Es ist kurz vor 9 Uhr an einem kühlen Tag im November. Der graue Dunst hängt noch in den Straßen. Die Leute in der Erfurter Innenstadt haben ihre Gesichter unter Kapuzen und dicken Schals vergraben. Sie sind mit schnellen Schritten unterwegs und sehen hektisch aus. Vermutlich sind sie auf dem Weg zur Arbeit, haben die Kinder zum Kindergarten gebracht oder müssen ganz Wichtiges in der Stadt besorgen.

Ich stehe auf der Schlösserbrücke und wende meinen Blick von der Hektik in der Fußgängerzone runter auf die Gera. Der Fluss fließt kühl und entschlossen vor sich hin. Ein paar Enten sind zu sehen und machen das, was Enten eben so machen. Dann fällt mir ein unscheinbarer Herr auf. Er stapft mit Gummistiefeln durch die Gera. Seelenruhig. Tiefenentspannt. Und mit einem Lächeln auf dem Gesicht.

__Aufgabe__. Bitte prüfe, ob die folgenden Aussagen zum Textauszug zutreffen, und belege jedes Ja oder Nein mit den entscheidenden Worten des Textes als wörtlichem Zitat: 1. Die Szene spielt im November. 2. Der Herr in der Gera trägt Gummistiefel. 3. Der Herr in der Gera wirkt gehetzt. Die Einträge stammen aus einer anderen Quelle.

__Angezeigte Daten__.

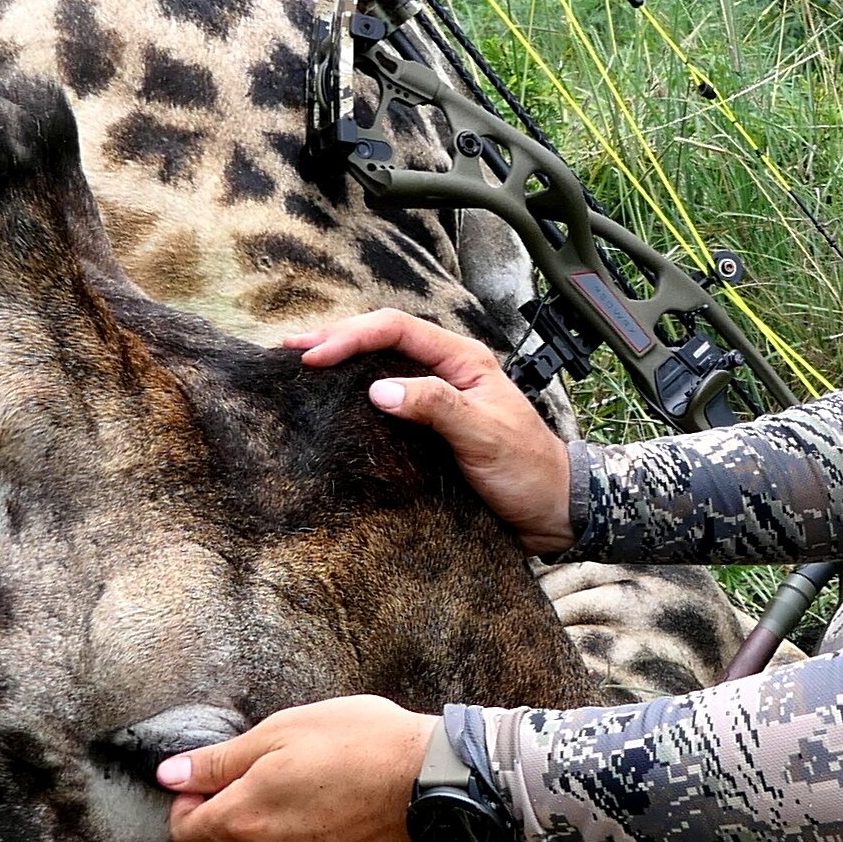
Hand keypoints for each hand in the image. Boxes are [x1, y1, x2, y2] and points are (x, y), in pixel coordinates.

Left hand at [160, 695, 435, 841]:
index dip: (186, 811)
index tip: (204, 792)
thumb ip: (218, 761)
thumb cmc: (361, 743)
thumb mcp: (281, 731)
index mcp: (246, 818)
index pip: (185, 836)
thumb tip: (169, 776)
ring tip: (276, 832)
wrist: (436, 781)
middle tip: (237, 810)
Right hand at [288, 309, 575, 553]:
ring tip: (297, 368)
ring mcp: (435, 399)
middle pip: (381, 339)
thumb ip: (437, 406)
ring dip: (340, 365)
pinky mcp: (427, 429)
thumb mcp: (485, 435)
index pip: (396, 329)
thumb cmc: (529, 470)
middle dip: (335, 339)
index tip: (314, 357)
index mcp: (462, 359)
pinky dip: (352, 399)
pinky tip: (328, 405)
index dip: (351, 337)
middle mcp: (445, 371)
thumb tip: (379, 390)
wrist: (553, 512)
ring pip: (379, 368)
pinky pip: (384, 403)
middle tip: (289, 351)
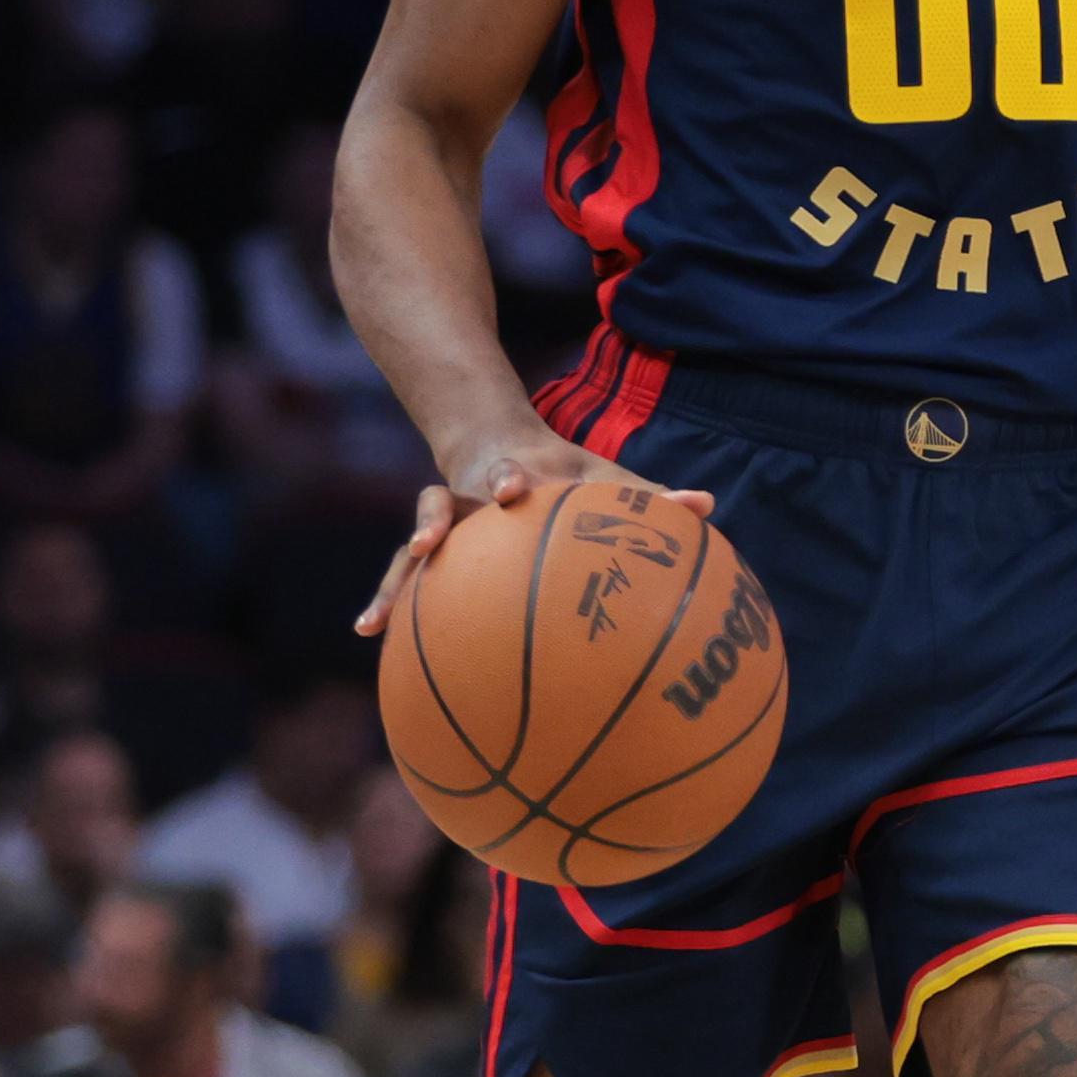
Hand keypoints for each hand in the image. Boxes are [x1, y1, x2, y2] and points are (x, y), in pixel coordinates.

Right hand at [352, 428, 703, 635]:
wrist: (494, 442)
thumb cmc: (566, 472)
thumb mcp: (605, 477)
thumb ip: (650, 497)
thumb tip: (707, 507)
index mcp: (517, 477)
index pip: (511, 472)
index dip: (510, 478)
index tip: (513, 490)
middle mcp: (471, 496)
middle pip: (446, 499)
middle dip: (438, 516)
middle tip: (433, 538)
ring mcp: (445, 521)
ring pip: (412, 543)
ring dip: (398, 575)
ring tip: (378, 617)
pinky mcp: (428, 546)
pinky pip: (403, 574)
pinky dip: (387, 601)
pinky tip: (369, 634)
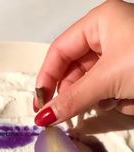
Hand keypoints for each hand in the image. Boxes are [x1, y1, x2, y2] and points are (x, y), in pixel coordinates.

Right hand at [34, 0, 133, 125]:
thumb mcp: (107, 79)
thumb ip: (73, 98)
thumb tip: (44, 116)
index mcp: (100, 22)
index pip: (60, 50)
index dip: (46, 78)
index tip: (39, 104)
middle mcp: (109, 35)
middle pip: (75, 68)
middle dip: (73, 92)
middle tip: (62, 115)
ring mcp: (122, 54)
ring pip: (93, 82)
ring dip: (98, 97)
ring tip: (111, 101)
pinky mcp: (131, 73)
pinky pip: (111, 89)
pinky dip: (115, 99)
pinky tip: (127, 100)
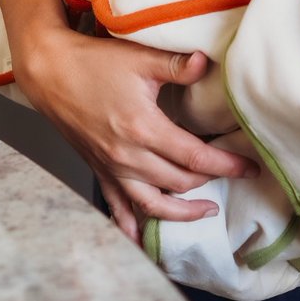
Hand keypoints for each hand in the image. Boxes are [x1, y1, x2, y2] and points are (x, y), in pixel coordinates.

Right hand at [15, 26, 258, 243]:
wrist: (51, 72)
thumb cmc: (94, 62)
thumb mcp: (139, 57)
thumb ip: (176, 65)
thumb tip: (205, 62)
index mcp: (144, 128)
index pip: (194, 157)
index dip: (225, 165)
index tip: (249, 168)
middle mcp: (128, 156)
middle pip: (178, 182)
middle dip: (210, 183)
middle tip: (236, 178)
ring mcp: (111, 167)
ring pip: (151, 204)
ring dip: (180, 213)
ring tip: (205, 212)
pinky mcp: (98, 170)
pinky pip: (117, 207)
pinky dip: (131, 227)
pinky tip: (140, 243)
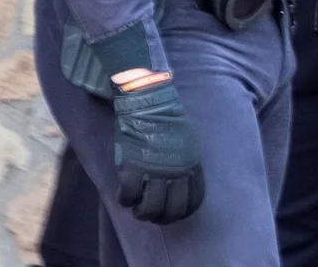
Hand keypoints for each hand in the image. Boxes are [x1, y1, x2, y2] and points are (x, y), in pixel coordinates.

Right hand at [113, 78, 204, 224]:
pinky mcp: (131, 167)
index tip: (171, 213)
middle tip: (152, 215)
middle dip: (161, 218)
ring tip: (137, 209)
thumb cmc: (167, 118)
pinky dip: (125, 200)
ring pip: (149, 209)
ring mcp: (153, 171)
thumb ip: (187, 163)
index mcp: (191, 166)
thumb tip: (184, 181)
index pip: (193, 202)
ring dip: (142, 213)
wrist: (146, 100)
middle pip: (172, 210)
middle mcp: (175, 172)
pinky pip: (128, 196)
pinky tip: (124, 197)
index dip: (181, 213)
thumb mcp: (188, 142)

__Antwort__.
1. Ja: „an einem kühlen Tag im November“
2. Ja: „Er stapft mit Gummistiefeln durch die Gera.“
3. Nein: „Seelenruhig. Tiefenentspannt.“